Before risking accusations of hijacking the profound words of one Mr. M. John Fayhee, let me begin with a conceptual nod to the gifted Mountain Gazette editor and author of MG 159’s Smoke Signals column titled “Carpe Mañana.*”
To my recollection, I’ve never met Fayhee, although we clearly share some philosophical and occupational similarities, certainly not the least of which includes a propensity to blather in print about our inner musings as they relate to Colorado mountain society from our current (mine) or former (his) perches along the Interstate 70 corridor. I can only assume that we arrived at our neighboring high-country counties around the same time in the early 1990s and witnessed the same evolution of said societies from different but identical sides of the mirror.
All this is to say that, once again, I found myself relating to one of Fayhee’s columns even as I found myself living it.
Then the phone rang.
As fate would have it, and often does when I peruse Mountain Gazette, I also found myself indisposed at the moment of this particular call. So I left it to the machine to do its job while I contemplated the concepts of Carpe Mañana (the bastardized translation of “seize tomorrow”).
Anyone who has spent any time in the so-called “land of mañana” is familiar with the leisurely Latin concept that recognizes stress as the death sentence that it is, just as those who arrived in the high country before the new millennium are likely to recall the withering code of “mountain time” and “powder rules,” bygone customs of an era that considered falling snow or mere time in the mountains a priority. In the Caribbean, it can be recognized by the title “island time,” the pace of a Corona commercial set in paradise.
These days, though, what were once considered cherished ideals are all pretty much grouped under the header of “slacker.”
But among a dying breed of pre- frenetic-resort-economy-movers- and-shakers, the notion of making the most of the spectacular environment that enticed them there in the first place once defined what was called “quality of life,” ironically, the same ideal that the real estate ads are pimping in the mountains to this very day.
Clearly the slackers are onto something.
Which reminds me: On this fine day, even the answering machine failed to do its job. The phone, however, managed to register a missed call from Flagstaff, Ariz., where it might be argued that the sundials are permanently set to mañana.
As fate once more would have it, that was the day I was scheduled to win the lottery. Mañana.
Fortunately, I managed to connect the random dots of fate at that particular moment, recognizing that Flagstaff is also home to Steve Sullivan, the ranger responsible for allotting highly coveted private boat launch permits on the Colorado River through Grand Canyon National Park. Just a day before (and for the fifth time since May), Sullivan had sent me and several hundred other permit lottery applicants an e-mail containing the now-familiar yet no less harsh declaration, “You are not a winner.”

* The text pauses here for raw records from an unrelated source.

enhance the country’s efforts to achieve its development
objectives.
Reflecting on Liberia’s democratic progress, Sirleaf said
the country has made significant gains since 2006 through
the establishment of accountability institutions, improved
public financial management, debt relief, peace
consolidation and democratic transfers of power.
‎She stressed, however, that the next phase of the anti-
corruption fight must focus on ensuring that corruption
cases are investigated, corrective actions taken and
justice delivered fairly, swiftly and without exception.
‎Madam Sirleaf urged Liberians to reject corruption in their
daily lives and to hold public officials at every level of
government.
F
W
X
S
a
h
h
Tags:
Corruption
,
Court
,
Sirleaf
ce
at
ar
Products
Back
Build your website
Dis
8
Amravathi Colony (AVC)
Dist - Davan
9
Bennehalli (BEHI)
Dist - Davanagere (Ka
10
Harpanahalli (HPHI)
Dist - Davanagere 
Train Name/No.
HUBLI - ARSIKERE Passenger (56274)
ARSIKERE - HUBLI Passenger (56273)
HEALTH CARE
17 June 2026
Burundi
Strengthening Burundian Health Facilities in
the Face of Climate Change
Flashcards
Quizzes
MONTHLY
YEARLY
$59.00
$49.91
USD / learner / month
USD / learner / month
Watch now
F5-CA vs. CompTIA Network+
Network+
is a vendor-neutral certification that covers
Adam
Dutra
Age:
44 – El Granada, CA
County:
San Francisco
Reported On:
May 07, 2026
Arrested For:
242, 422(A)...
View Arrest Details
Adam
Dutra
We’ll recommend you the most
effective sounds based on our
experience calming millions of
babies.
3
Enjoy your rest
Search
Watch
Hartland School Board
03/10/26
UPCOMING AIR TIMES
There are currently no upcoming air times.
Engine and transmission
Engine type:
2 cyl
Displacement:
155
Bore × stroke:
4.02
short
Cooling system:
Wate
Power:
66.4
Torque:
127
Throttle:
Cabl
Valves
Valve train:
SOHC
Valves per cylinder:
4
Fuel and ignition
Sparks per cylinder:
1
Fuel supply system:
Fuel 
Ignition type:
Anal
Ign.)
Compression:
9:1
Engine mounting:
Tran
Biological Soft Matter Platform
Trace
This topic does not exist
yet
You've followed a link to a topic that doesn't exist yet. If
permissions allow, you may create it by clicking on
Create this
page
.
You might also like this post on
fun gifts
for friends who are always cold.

Today — mañana, if you will — he was calling me personally to tell me that my “not a winner” status had been revoked due to someone else’s cancellation. As of this day, I could proudly call myself a winner of the Grand Canyon permit lottery. Needless to add, given the thousands of people who apply annually or remain on years-long waiting lists for the coveted Grand Canyon launch permits, I was thrilled beyond words.
Or at least I would have been, had I actually answered the phone.
Sullivan told me as much when I finally got around to calling him back. By then, however, he had already moved down his list of — I’m just going to say it already — “losers,” and bestowed my winning moment on someone else. It felt as if Ed McMahon knocked on the front door while I was in the bathroom, then gave my sweepstakes prize to the neighbors while my pants were down.
As fate once and for all would have it, though, it turns out my neighbor was an even bigger slacker than I. When he couldn’t pull a self-guided, 225-mile, whitewater rafting trip for 16 people over three weeks in October together within 15 minutes of hearing from Sullivan, the prize once more was mine.
So, at this point I can almost hear readers wondering what all this has to do with M. John Fayhee, Mountain Gazette and the deteriorating evolution of mountain society. And, frankly, I can’t blame you.
But beyond the fact that I was incredibly lucky and my personal jury of one remains in deliberation over the existence of fate, there must be some sort of cliche-worthy lesson of success through patience or persistence, maybe even some application of Zen philosophy in relaxing and letting the world come to you, that emanates from this true tale.
If nothing else, it gives me something to think about down there in the geographic rift separating mountain time from mañana time, where the only real job you have on any given day, or the day after that, is to float downriver and consider the amount of time it took to create all that beauty without so much as a paint brush, much less a crane.
And M. John (at this point I feel close enough to call you M. John), if you’re out there, consider yourself invited to float along and think it all through with me, provided you know how to row a raft. Otherwise, we’ll just bring MG 160 along for some leisure reading.
It’s not like we’ve got anything better to do.
(*Fayhee confessed to lifting the Carpe Mañana title from a bumper sticker produced in Hillsboro, N.M., so I don’t feel too bad about using it either.)